▶ [Assignment]
Retype the data below without altering anything.

▶ [Records to process]
○ ○ ○ ○ ○ ○ ○
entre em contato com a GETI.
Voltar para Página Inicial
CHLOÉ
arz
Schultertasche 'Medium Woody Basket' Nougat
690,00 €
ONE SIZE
○ ○ ○ ○ ○ ○ ○
▶ [Exercise result]
entre em contato com a GETI.
Voltar para Página Inicial
CHLOÉ
arz
Schultertasche 'Medium Woody Basket' Nougat
690,00 €
ONE SIZE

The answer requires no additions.